In assessing an organizations corporate governance, auditors should consider:
Whether the organization is in compliance with the Act (particularly section 302 and 404) at an appropriate level determined based on the size, resources, and nature of the organization
The decisions of management (with respect to the preparation, processing, availability, and storage of financially related data and mechanisms) and whether their choices reflect good governance procedures
Whether corporate accountability and responsibilities are effectively communicated throughout all levels of the organization to ensure that established practices (such as, code of ethics) and procedures are carried out
If their standards of corporate accountability are in line with the publics interest and a greater responsiveness to business requirements.

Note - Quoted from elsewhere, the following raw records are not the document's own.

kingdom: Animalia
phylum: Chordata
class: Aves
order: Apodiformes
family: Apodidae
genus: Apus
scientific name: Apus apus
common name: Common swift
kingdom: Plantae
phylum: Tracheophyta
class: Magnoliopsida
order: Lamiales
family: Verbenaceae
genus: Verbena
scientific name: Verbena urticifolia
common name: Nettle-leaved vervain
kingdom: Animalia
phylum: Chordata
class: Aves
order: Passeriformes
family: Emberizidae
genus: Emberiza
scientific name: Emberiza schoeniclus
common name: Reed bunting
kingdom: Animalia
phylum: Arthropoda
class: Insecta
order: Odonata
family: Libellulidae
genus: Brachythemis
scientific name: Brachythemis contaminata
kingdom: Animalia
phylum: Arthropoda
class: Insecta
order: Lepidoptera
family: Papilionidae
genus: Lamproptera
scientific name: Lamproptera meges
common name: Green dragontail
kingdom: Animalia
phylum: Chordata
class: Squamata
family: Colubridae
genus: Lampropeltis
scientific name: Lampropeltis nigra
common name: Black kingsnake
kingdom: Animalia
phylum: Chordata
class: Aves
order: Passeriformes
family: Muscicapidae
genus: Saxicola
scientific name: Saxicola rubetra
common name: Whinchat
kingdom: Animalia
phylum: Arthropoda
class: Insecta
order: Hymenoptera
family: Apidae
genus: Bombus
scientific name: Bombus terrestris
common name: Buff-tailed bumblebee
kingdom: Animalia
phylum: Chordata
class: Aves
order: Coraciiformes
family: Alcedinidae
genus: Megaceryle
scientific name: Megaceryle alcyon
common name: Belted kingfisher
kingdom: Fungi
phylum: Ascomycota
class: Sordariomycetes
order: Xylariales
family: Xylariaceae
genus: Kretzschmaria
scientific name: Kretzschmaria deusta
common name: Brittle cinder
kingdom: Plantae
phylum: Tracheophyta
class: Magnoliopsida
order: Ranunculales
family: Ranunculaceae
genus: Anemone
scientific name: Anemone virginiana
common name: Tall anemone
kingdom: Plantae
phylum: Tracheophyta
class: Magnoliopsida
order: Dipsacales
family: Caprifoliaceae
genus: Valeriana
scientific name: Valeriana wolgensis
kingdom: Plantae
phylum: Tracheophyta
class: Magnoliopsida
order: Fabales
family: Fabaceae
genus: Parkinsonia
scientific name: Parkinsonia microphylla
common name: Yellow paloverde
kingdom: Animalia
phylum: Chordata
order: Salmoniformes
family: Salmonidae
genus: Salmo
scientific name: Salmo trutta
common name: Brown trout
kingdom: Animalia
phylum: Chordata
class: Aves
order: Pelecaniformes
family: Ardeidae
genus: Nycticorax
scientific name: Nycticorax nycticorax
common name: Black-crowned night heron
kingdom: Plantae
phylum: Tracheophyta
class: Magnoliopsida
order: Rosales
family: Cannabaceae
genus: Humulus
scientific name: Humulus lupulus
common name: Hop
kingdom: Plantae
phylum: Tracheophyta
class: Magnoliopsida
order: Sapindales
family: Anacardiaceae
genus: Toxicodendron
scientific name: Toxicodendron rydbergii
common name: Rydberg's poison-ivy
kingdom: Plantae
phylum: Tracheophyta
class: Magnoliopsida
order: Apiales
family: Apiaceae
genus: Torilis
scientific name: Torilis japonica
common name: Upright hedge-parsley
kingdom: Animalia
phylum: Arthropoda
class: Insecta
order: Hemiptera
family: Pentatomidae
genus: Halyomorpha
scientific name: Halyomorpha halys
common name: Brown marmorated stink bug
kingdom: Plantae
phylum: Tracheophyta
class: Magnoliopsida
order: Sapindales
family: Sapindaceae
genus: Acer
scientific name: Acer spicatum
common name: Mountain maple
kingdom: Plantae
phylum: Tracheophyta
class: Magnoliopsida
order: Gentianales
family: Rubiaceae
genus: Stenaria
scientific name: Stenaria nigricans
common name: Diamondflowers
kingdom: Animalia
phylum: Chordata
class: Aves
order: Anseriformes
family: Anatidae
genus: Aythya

How has the relationship between auditors and their respective registrants changed from prior to the implementation of SOX, and will this new rapport have a significant impact on the reliability of their assessment on management controls?
Why its important:
Section 404 of SOX not only demands management to report a statement on their assessment of internal controls, but it also requires auditors to evaluate and provide an opinion on the appropriateness of such assessment. In addition, SOX also emphasizes the importance of auditor independence from the company it is auditing. In the pre-SOX era, auditors and independent accountants were typically called for general business advisement. Now, however, due to the strict paradigm of the Act, the relationship between auditors and their issuing companies changed. In the wake of such financial scandals, auditors have become more cautious in maintaining open communication with companies for fear that it will impede on their independent status. Now when management looks to auditors for guidance, it may give auditors a reason to qualify their reports due to their display of uncertainty. Despite such changes, auditors must still be able to gather the necessary evidence in order to provide a reliable opinion on the companys assessment of its internal controls and assertions on its financial report . Therefore, the importance of this question addresses the auditors ability to remain in compliance with the Act, while not allowing such limitations to affect the thoroughness of their audit and obligation they have to alert management of material weaknesses.
Things to keep in mind
On May 16, 2005, the SEC issued a Statement on Managements Report on Internal Controls Over Financial Reporting, which further clarified the extent of communication that is allowed between management and auditors
The AICPA Code of Professional Guidance can also provide insight on the limitations of the relationship
That in adopting an overly cautious demeanour, auditors may be compromising the integrity of financial statement due to lack of sufficient communication and information between management and the auditor
As per COSO, an effective internal control should address: the control environment, risk assessment, control activities, information and communication, as well as monitoring. In addition, SOX also requires internal controls to be designed and executed in a manner that aids in the prevention, detection, and deterrence of fraud. Thus, while it is managements responsibility to design, execute, and evaluate such controls, it is the auditors responsibility to objectively evaluate managements reports of such controls, and to assess the controls including its effect on the organizations financial reporting.
In comparing the audits assessment of the companys controls with the managements assessment of such (internal control report), is managements interpretation accurate and not misleading to the public? Does the accuracy of their interpretation at a level where reliance on the controls and management is warranted?